(Before-and-after change records)
-*-*-

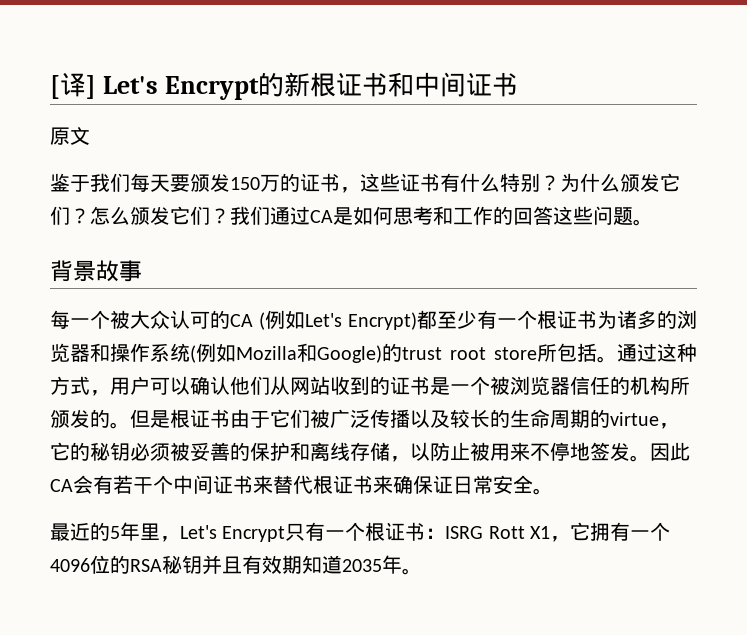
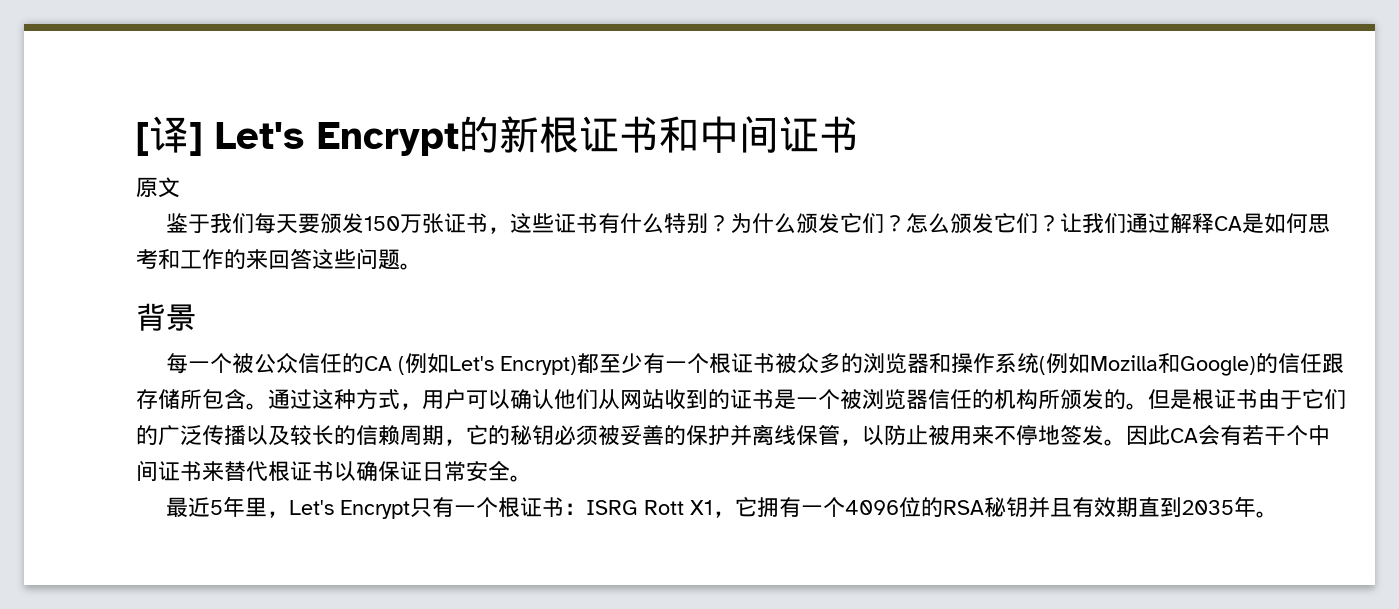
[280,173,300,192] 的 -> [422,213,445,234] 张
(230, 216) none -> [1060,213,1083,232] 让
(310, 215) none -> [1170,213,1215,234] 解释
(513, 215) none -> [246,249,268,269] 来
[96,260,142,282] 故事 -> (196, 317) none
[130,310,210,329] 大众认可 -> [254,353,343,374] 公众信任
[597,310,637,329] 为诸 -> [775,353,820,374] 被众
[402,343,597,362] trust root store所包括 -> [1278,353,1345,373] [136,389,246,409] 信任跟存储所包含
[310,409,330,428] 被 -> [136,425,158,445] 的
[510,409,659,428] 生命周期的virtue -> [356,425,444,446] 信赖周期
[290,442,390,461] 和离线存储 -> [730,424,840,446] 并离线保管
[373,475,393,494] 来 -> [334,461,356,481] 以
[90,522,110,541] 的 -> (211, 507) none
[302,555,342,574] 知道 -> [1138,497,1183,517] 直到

-*-*-

Required action = The lines from the one containing "[510,409,659,428] 生命周期的virtue ->" through the final line of the entries above are to be printed exactly, with nothing added.

Written answer =
[510,409,659,428] 生命周期的virtue -> [356,425,444,446] 信赖周期
[290,442,390,461] 和离线存储 -> [730,424,840,446] 并离线保管
[373,475,393,494] 来 -> [334,461,356,481] 以
[90,522,110,541] 的 -> (211, 507) none
[302,555,342,574] 知道 -> [1138,497,1183,517] 直到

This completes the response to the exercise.